De onschuld van een troonpretendent
Lady Jane Grey werd in 1554 onthoofd. Zij was zestien jaar oud en had negen dagen geregeerd als koningin van Engeland, voordat zij op beschuldiging van hoogverraad afgevoerd werd naar de Tower. Dit korte, tumultueuze leven inspireerde historica Alison Weir om na vele non-fictie boeken over de Tudors, zich nu te wagen aan een historische roman: Innocent Traitor.
Paul Delaroche – De onthoofding van Lady Jane Grey (1833) |
Het midden van de zestiende eeuw, na het overlijden van koning Henry VIII (die van de zes vrouwen) en voor het aantreden van koningin Elizabeth I (de Virgin Queen), was een roerige tijd in Engeland. Terwijl op het continent de katholieke kerk de handen vol had aan Luther en Calvijn, hadden de Engelsen zich, in navolging van hun monarch, tot de Anglicaanse, protestantse, kerk bekeerd. Het koningshuis zelf was echter verdeeld: Mary, dochter van Catherina van Aragon was katholiek gebleven, Elizabeth, dochter van Anna Boleyn, sprak zich niet duidelijk uit (maar leunde richting protestantisme) en Edward, zoon van Jane Seymour, was een fervent protestant. Dit zou leiden tot een bittere opvolgingsstrijd, waarin Lady Jane Grey, als verre afstammeling van het Tudorgeslacht, vurig protestantse en onwillige pion in de machtsstrijd van haar ouders, een tragische rol zou spelen.
Biografen en hun liefdes
Cees Fasseur, de biograaf van Wilhelmina, is er weleens gekscherend van beticht verliefd te zijn geworden op de jonge koningin, zo liefdevol en bewonderend beschreef hij haar. Ook Alison Weir heeft duidelijk een zwak voor haar hoofdpersoon. In tegenstelling tot Fasseur heeft zij echter het besluit genomen om haar historische fascinatie in romanvorm te gieten, en zo haar gedachten – en gevoelens – de vrije loop te laten.
Tegelijkertijd heeft Weir echter een zeer gedegen kennis van Tudorzaken, die spreken uit de vele details waarmee het verhaal doorspekt is. Het komt de geloofwaardigheid van haar historische setting ten goede, hoewel ik me afvraag of de mensen uit zestiende-eeuws Engeland wel zo bewust met bijvoorbeeld de volgorde van hun kledingstukken of de samenstelling van de verschillende gerechten tijdens een banket bezig waren.
Eén stem
Wat afbreuk doet aan de historische echtheid van Weirs roman zijn de personen zelf. Ze heeft ervoor gekozen verschillende personen (Lady Jane’s moeder, koningin Katherine Parr, Lady Jane zelf) te laten spreken, maar geen van deze personages heeft ook daadwerkelijk een eigen stem. Het verhaal kabbelt voort alsof één iemand, waarschijnlijk Weir zelf, verschillende invalshoeken belicht (de religieuze kant van de zaak, de familiepolitieke strategie, etcetera), maar niet alsof verschillende mensen elk met hun eigen visie komen.

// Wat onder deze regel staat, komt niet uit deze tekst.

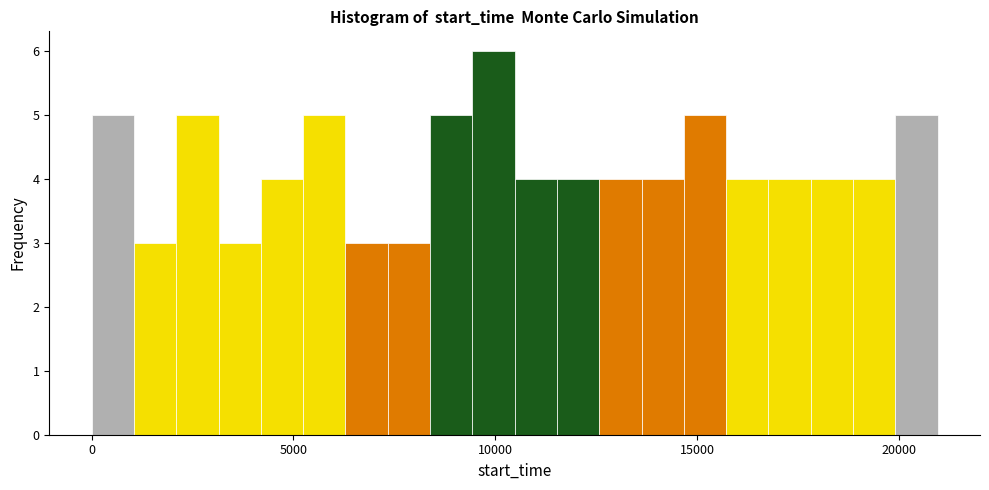

Read against the x-axis, roughly where is the centre of the tallest bar?

10000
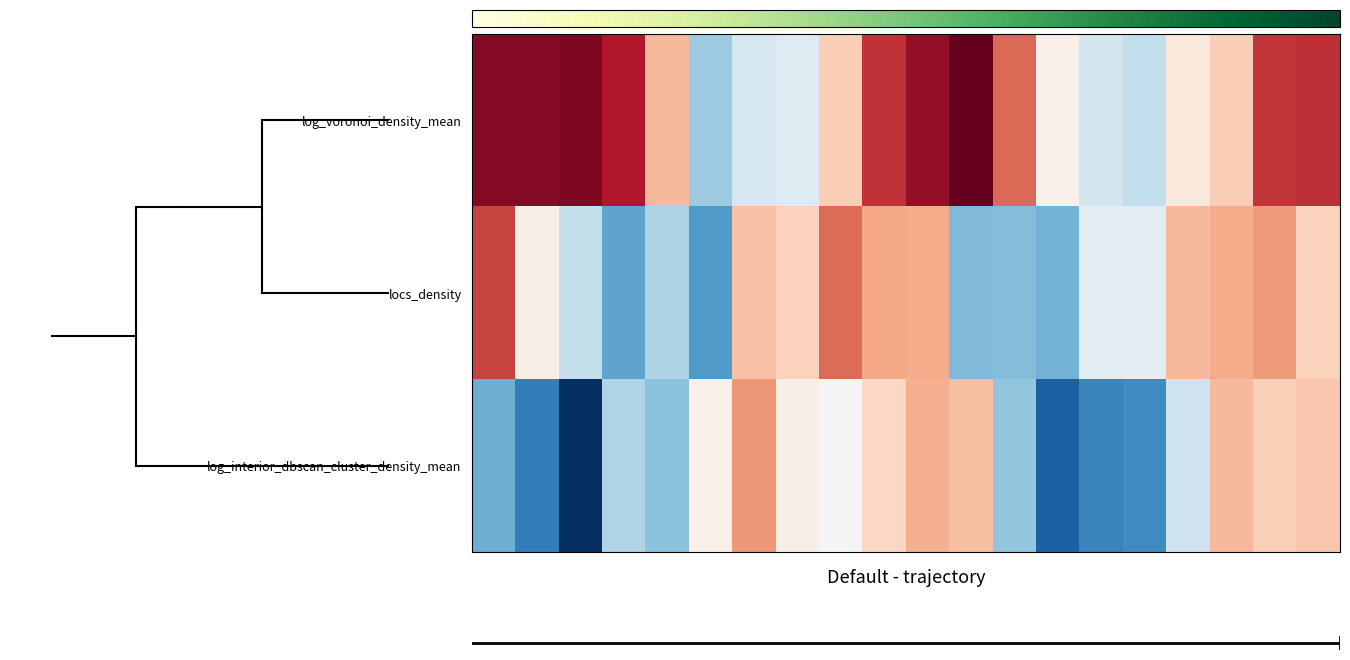

Which series has the widest spread of values?

log_interior_dbscan_cluster_density_mean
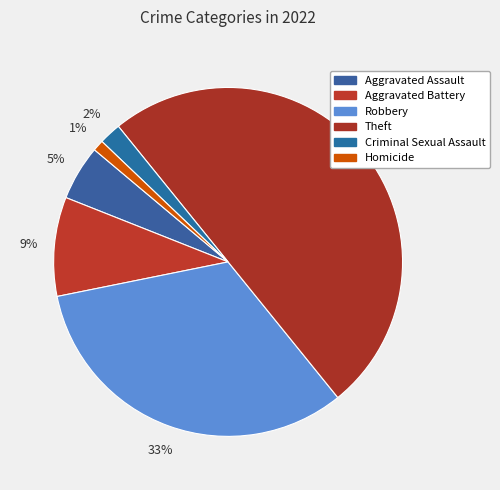

How many segments does this pie chart have?

6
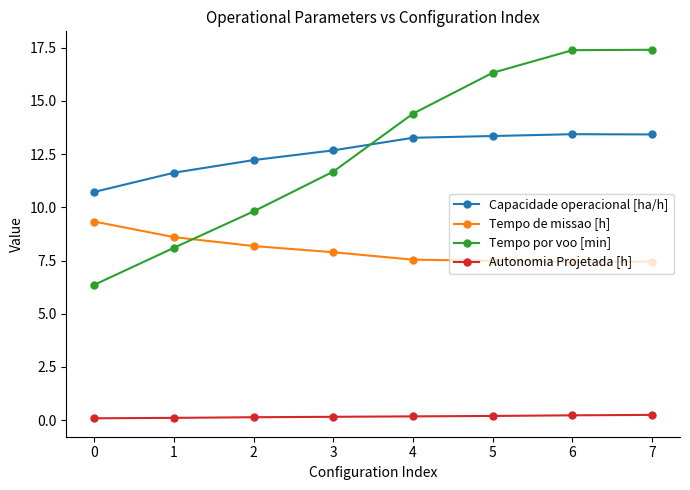

True or false: Tempo por voo [min] and Autonomia Projetada [h] cross at least once.

False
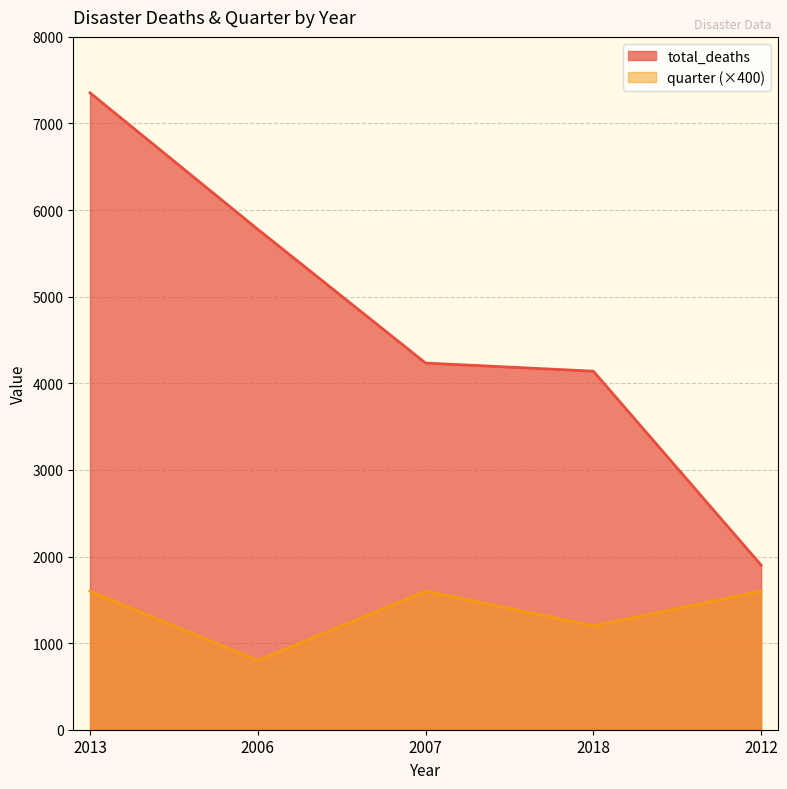

Is the value of total_deaths at 2018 greater than the value of quarter at 2018?

Yes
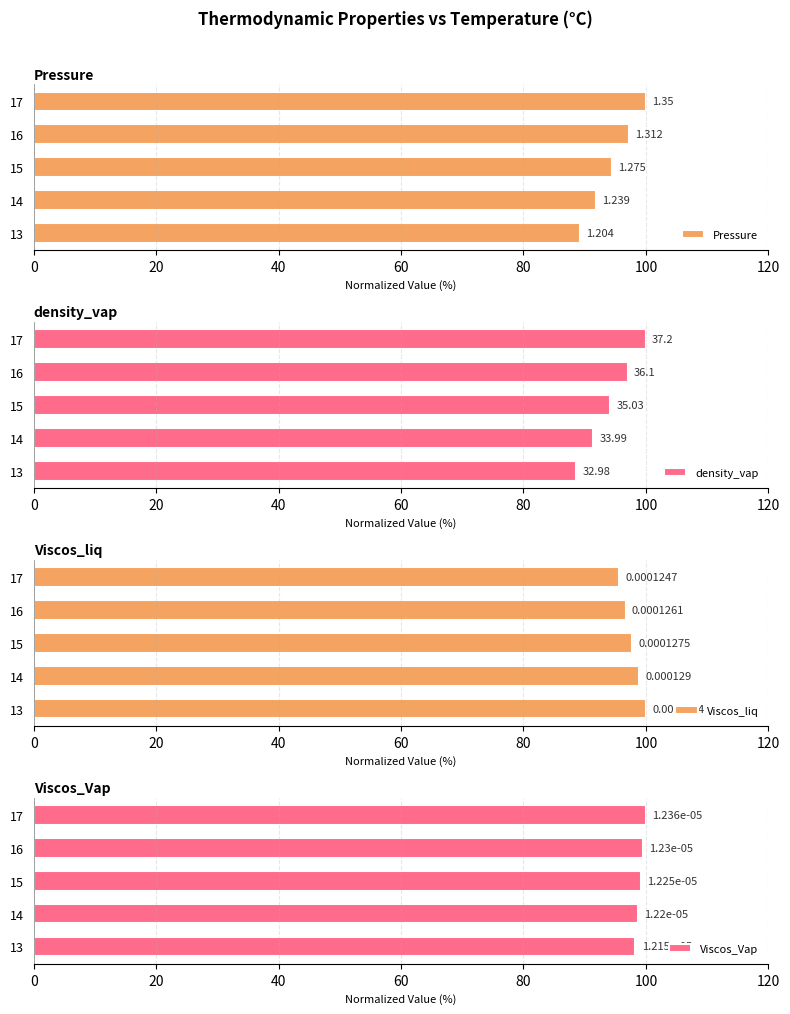

How many bars are there in total?

20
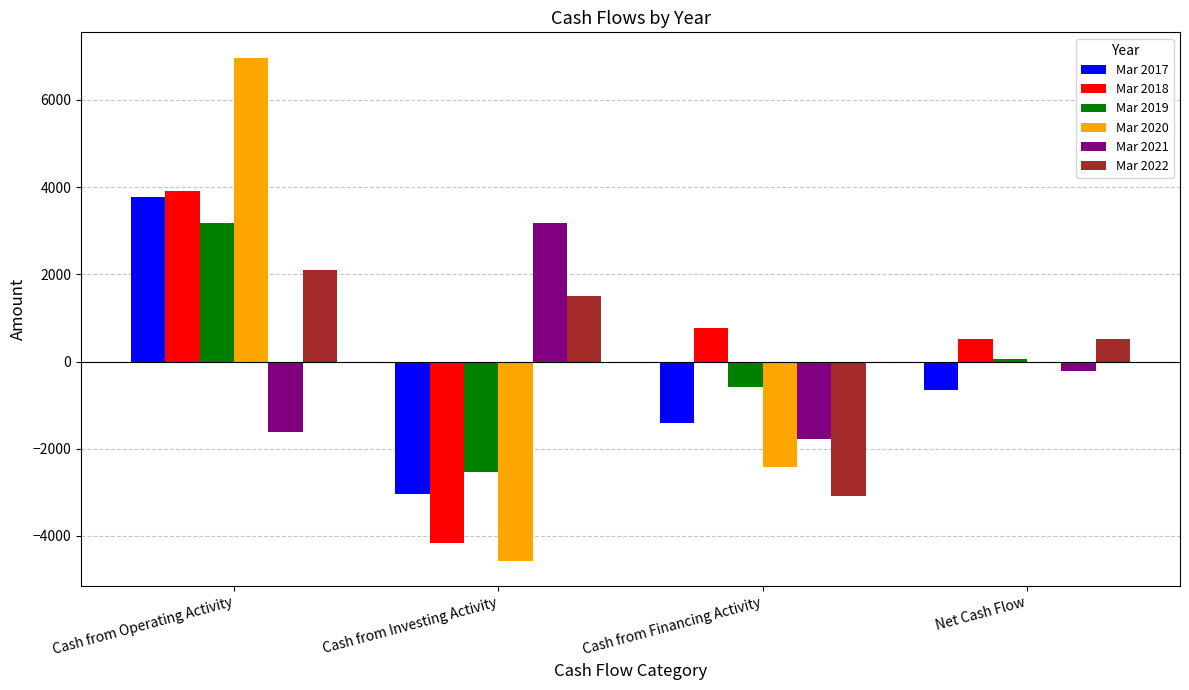

The value of Mar 2018 at Cash from Operating Activity is 3903. True or false?

True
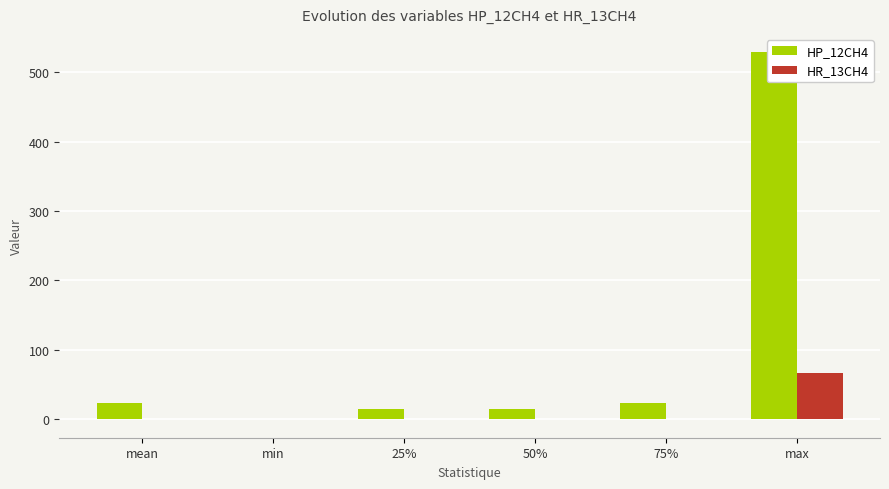

Which has a higher value, 75% or 50%?

75%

Daarbij komt dat Weir ook de toon van de tijd niet heeft weten te treffen. Ze vermeld in de Author’s Note expliciet zoveel mogelijk gebruik te hebben gemaakt van de woorden van de historische spelers zelf (uit boeken en overgeleverde verhalen). Wel heeft ze, aldus het nawoord, de tekst “lichtjes gemoderniseerd”, zodat deze niet uit de toon zou vallen in een eenentwintigste-eeuwse tekst. Het resultaat zijn ongeïnspireerde monologen en dialogen die bol staan van de hedendaagse uitdrukkingen, zoals wanneer een hoogadellijke heer opmerkt over de koning: “I’ve always enjoyed a good relation with him.”
Tudorfascinatie
Alison Weirs Tudorfascinatie staat niet alleen in de fascinatie met de Tudors; het afgelopen jaar is er (weer) een nieuwe miniserie over Elizabeth uitgezonden op de BBC, terwijl recentelijk ook The other Boleyn girl en The Queen’s Fool verschenen over het hof van Henry VIII. Die boeken voerden mij echter mee een wereld in met ritselende rokken en donkere intriges. Weir is uiteindelijk teveel historica om zich te laten gaan en te weinig schrijfster om haar spelers persoonlijkheden te geven. Desondanks kan ze wel goed lopend proza schrijven en druipt haar kennis van zaken van de pagina’s, een goed recept kortom voor non-fictie. Hopelijk is haar volgende boek dan ook weer een gedegen historisch studieboek!